Gli anziani che si impegnano in attività che stimolano la mente presentano un minor rischio di sviluppare deterioramento cognitivo lieve rispetto ai loro coetanei che non mettono “alla prova” il loro cervello. Per gli adulti dai 70 anni in su con problemi cognitivi, l’attività ludica è stata associata a una riduzione del 22% del rischio di deterioramento cognitivo lieve di nuova insorgenza.

Dallo studio – condotto da ricercatori della Mayo Clinic di Scottsdale, in Arizona – è emerso che lavorare sulle abilità si associa a una diminuzione del 28% di tale deterioramento, l’uso del computer a un tondo 30%. Ma anche le attività sociali incidono molto positivamente sul deterioramento cognitivo , riducendone il rischio di sviluppo del 23% . Largo quindi a rebus, parole crociate e navigazione in Internet. Senza trascurare gli incontri con gli amici e le attività all’aria aperta.

Lo studio
Per capire come diverse attività potrebbero influenzare le probabilità di sviluppare problemi, i ricercatori – guidati da Yonas E. Geda – hanno esaminato dati relativi a 1929 adulti, con un’età minima di 70 anni, che non presentavano alcun problema cognitivo all’inizio dello studio. Il team ha valutato i partecipanti ogni 15 mesi e metà dei soggetti sono rimasti nello studio per più di quattro anni. Attraverso alcuni sondaggi i partecipanti hanno riferito la frequenza di diverse attività. Successivamente, i ricercatori hanno confrontato il rischio di una nuova insorgenza di deterioramento cognitivo lieve in base al fatto che le persone praticassero le loro attività almeno una o due volte a settimana o non più di due o tre volte al mese. Alla fine dello studio, 456 persone avevano sviluppato un deterioramento cognitive lieve.

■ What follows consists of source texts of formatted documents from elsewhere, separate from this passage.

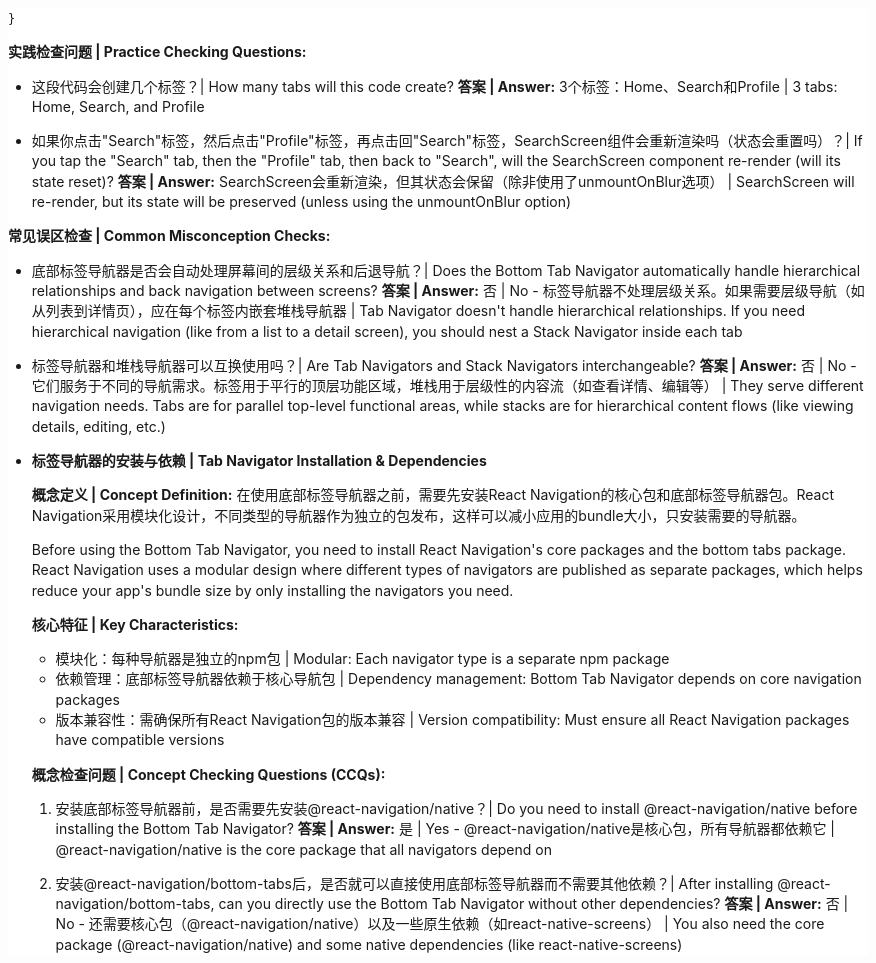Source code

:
   ```javascript
  }
  ```

  **实践检查问题 | Practice Checking Questions:**
  - 这段代码会创建几个标签？| How many tabs will this code create?
    **答案 | Answer:** 3个标签：Home、Search和Profile | 3 tabs: Home, Search, and Profile

  - 如果你点击"Search"标签，然后点击"Profile"标签，再点击回"Search"标签，SearchScreen组件会重新渲染吗（状态会重置吗）？| If you tap the "Search" tab, then the "Profile" tab, then back to "Search", will the SearchScreen component re-render (will its state reset)?
    **答案 | Answer:** SearchScreen会重新渲染，但其状态会保留（除非使用了unmountOnBlur选项） | SearchScreen will re-render, but its state will be preserved (unless using the unmountOnBlur option)

  **常见误区检查 | Common Misconception Checks:**
  - 底部标签导航器是否会自动处理屏幕间的层级关系和后退导航？| Does the Bottom Tab Navigator automatically handle hierarchical relationships and back navigation between screens?
    **答案 | Answer:** 否 | No - 标签导航器不处理层级关系。如果需要层级导航（如从列表到详情页），应在每个标签内嵌套堆栈导航器 | Tab Navigator doesn't handle hierarchical relationships. If you need hierarchical navigation (like from a list to a detail screen), you should nest a Stack Navigator inside each tab

  - 标签导航器和堆栈导航器可以互换使用吗？| Are Tab Navigators and Stack Navigators interchangeable?
    **答案 | Answer:** 否 | No - 它们服务于不同的导航需求。标签用于平行的顶层功能区域，堆栈用于层级性的内容流（如查看详情、编辑等） | They serve different navigation needs. Tabs are for parallel top-level functional areas, while stacks are for hierarchical content flows (like viewing details, editing, etc.)

- **标签导航器的安装与依赖 | Tab Navigator Installation & Dependencies**

  **概念定义 | Concept Definition:**
  在使用底部标签导航器之前，需要先安装React Navigation的核心包和底部标签导航器包。React Navigation采用模块化设计，不同类型的导航器作为独立的包发布，这样可以减小应用的bundle大小，只安装需要的导航器。

  Before using the Bottom Tab Navigator, you need to install React Navigation's core packages and the bottom tabs package. React Navigation uses a modular design where different types of navigators are published as separate packages, which helps reduce your app's bundle size by only installing the navigators you need.

  **核心特征 | Key Characteristics:**
  - 模块化：每种导航器是独立的npm包 | Modular: Each navigator type is a separate npm package
  - 依赖管理：底部标签导航器依赖于核心导航包 | Dependency management: Bottom Tab Navigator depends on core navigation packages
  - 版本兼容性：需确保所有React Navigation包的版本兼容 | Version compatibility: Must ensure all React Navigation packages have compatible versions

  **概念检查问题 | Concept Checking Questions (CCQs):**
  1. 安装底部标签导航器前，是否需要先安装@react-navigation/native？| Do you need to install @react-navigation/native before installing the Bottom Tab Navigator?
     **答案 | Answer:** 是 | Yes - @react-navigation/native是核心包，所有导航器都依赖它 | @react-navigation/native is the core package that all navigators depend on

  2. 安装@react-navigation/bottom-tabs后，是否就可以直接使用底部标签导航器而不需要其他依赖？| After installing @react-navigation/bottom-tabs, can you directly use the Bottom Tab Navigator without other dependencies?
     **答案 | Answer:** 否 | No - 还需要核心包（@react-navigation/native）以及一些原生依赖（如react-native-screens） | You also need the core package (@react-navigation/native) and some native dependencies (like react-native-screens)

Gli studiosi hanno esaminato più attentamente un sottogruppo di 512 persone che presentavano un maggior rischio di deterioramento cognitivo perché portatrici di una versione del gene dell’apoliproteina E (APOE), un fattore di rischio sia per il deterioramento cognitivo, sia per la demenza da Alzheimer. Per i portatori del gene APOE solo l’uso del computer e le attività sociali sono risultati associati a una riduzione del rischio di deterioramento cognitivo lieve.